*Tel que vu sur Agatha Boutique pour bébé
Ah… l’accouchement. C’est un sujet qui me fascine et me passionne depuis la naissance de ma première fille, après avoir été suivi par des sages-femmes.
J’ai envie de parler des questions que je me pose pour cette deuxième grossesse, du pouls des femmes autour de moi (et ce, toutes générations confondues), de la culture médicale reliée à NOS accouchements…
Avant tout, je pense qu’il est important de faire un petit retour en arrière. Il n’y a pas si longtemps, rappelons-nous que les pères n’étaient pas acceptés en salle d’accouchement, que les médecins ce sont appropriés les naissances de nos bébés et leurs ont donnés des stades, des chiffres, des pourcentages. Qu’avant, les femmes se faisaient endormir lorsque le moment était venu de pousser leurs bébés, que les épisiotomies étaient faites pratiquement d’emblée, que les bébés étaient souvent séparés de leurs mamans par protocole durant le premier 24 heures, que les femmes devaient être bien rasées avant de mettre au monde leurs enfants…
Ouf, Dieu merci, on a cheminé!
Il reste toutefois une crainte palpable, dans la population. Comme si, collectivement, on avait remis cet évènement dans les mains des hôpitaux.
C’est ce que je ressens et que j’ai ressenti lors de ma première grossesse. C’est la même chose pour la deuxième. Accoucher avec des sages-femmes ? Tu ne pourras pas avoir de péridurale? Et s’il y a un problème avec le bébé? Accoucher à la MAISON? Es-tu folle? Et si tu avais trop mal? Et si… et si….et si…
C’est vrai, accoucher, ça fait peur.
Ça fait peur parce qu’on s’en va à la rencontre de soi-même, dans le plus profond de notre corps et de notre âme. Parce qu’on doit s’y préparer, comme on se prépare pour un marathon. Parce qu’on veut faire ce voyage avec notre bébé qui travaille fort lui aussi, pour faire son chemin entre deux mondes. Parce que ça prend du courage pour s’ouvrir grand, tellement grand, pour laisser glisser notre bébé hors de nous. Parce qu’on doit se laisser aller, complètement et totalement.
Ça fait peur parce qu’on ne sera plus jamais la même, après.

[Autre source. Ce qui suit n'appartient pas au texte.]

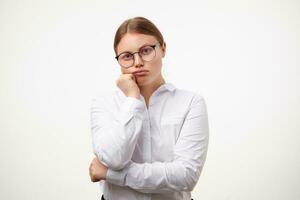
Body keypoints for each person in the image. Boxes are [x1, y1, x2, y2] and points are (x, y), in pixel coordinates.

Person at [89, 16, 209, 200]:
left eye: (146, 51)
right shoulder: (103, 104)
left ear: (163, 48)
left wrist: (112, 174)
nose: (137, 62)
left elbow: (186, 176)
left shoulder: (191, 103)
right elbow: (113, 158)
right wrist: (132, 99)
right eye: (127, 56)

Parce que notre accouchement est un rite de passage, une transition vers un monde nouveau, avec une nouvelle vie qui dépend de nous. Ça fait peur parce que c’est grandiose, c’est magique, c’est transcendant.
Qui nous a enlevé notre pouvoir, la confiance qu’on a en nos capacités de mettre au monde nos enfants?

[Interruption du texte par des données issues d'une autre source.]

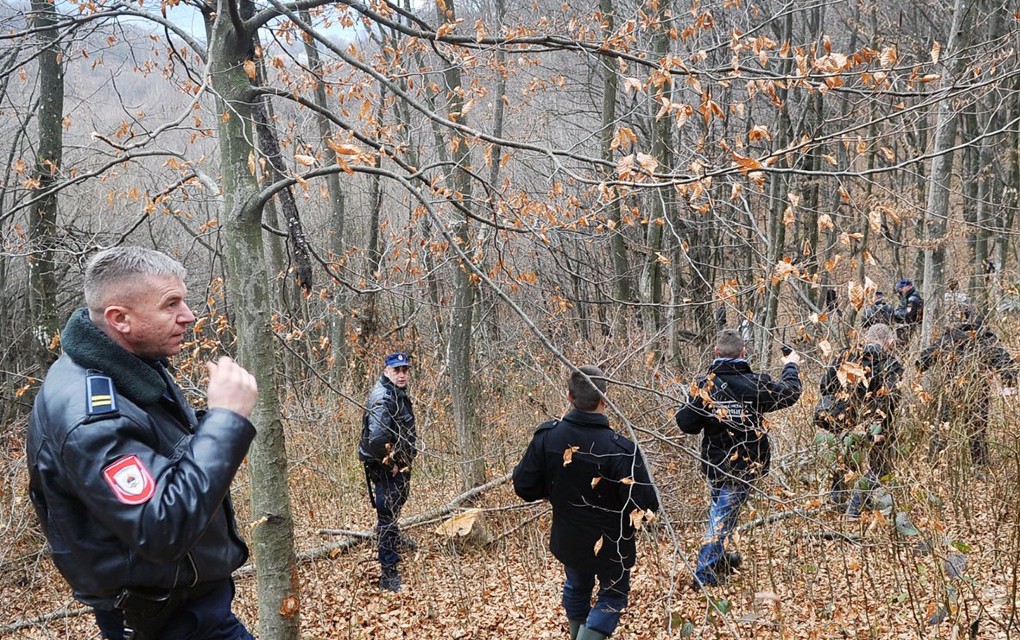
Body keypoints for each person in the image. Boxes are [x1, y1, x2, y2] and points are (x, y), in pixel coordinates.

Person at [27, 246, 259, 640]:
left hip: (190, 606)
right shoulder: (91, 414)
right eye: (171, 305)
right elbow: (161, 525)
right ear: (120, 319)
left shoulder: (127, 368)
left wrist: (209, 424)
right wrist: (225, 420)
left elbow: (159, 452)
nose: (188, 316)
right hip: (166, 621)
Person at [513, 365, 658, 640]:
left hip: (570, 539)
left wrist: (551, 492)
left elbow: (524, 486)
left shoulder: (548, 437)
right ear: (605, 399)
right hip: (612, 545)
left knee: (577, 587)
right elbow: (646, 506)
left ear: (569, 397)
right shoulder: (621, 450)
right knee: (612, 596)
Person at [675, 329, 801, 587]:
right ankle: (704, 575)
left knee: (722, 513)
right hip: (744, 466)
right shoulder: (754, 383)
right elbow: (791, 391)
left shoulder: (705, 386)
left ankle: (720, 560)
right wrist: (791, 366)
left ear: (715, 353)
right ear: (743, 353)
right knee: (721, 517)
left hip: (715, 464)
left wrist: (700, 401)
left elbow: (686, 424)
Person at [818, 323, 904, 519]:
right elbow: (889, 399)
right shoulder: (890, 364)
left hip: (842, 421)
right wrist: (879, 429)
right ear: (889, 342)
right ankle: (854, 507)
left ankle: (837, 501)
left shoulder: (844, 356)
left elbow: (824, 386)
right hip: (871, 424)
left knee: (844, 460)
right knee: (879, 467)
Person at [917, 305, 1016, 467]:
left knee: (942, 427)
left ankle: (934, 463)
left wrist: (921, 366)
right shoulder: (987, 339)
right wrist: (1009, 381)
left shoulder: (949, 338)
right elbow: (1005, 362)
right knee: (977, 430)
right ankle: (980, 466)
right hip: (978, 392)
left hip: (952, 389)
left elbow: (924, 360)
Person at [358, 351, 417, 592]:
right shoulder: (383, 398)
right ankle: (388, 574)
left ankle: (391, 556)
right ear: (386, 371)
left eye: (404, 370)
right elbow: (376, 439)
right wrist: (390, 464)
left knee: (392, 514)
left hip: (398, 466)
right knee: (387, 517)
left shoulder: (396, 394)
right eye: (397, 370)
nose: (402, 374)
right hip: (386, 470)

C’est un moment qui nous appartient. Qui fera de nous une femme nouvelle.
Ne laissons pas les autres définir comment ça devrait se passer, à coup de dilatation du col selon un ordre défini, d’arrêt de progrès ou de toute autre mesure déterminer par les hôpitaux qui nous accueille.
Oui, accoucher, ça peut faire peur. Mais ça ne devrait jamais être parce qu’on nous a dit que c’était dangereux, que c’était risqué, que c’était plus sécuritaire à l’hôpital* (les études démontrent que l’accouchement à domicile l’est tout autant, voir un peu plus)
Notre corps a préparé un cocktail d’hormones parfaitement orchestrées qui nous accompagneront tout au long de cette naissance. Informons-nous. Soyons maîtres de nos corps et de nos accouchements.
Parce que oui, accoucher ça fait peur, mais ce n’est pas en mettant cet évènement dans les mains des autres qu’on va s’en sortir plus fortes et qu’on reprendra notre pouvoir. On a la chance d’être des femmes: on fait naître des bébés! PERSONNE ne peut nous enlever cette magie.
Rappelons-nous, nous avons créé de notre propre chair ce petit humain. Dans nos ventres, dans nos utérus. Nos utérus ont créé eux-mêmes le placenta qui nourrit notre enfant de l’intérieur, qui s’assure qu’il a suffisamment d’oxygène et de sang. Tout ça, c’est la puissance et le grand mystère du corps de la femme!
Nous avons tout en nous pour faire naître nos bébés. Faisons-nous confiance!
Je nous souhaite plein de belles et douces rencontres xxxx
*Je parle ici de grossesse normale et d’une maman et un bébé en santé.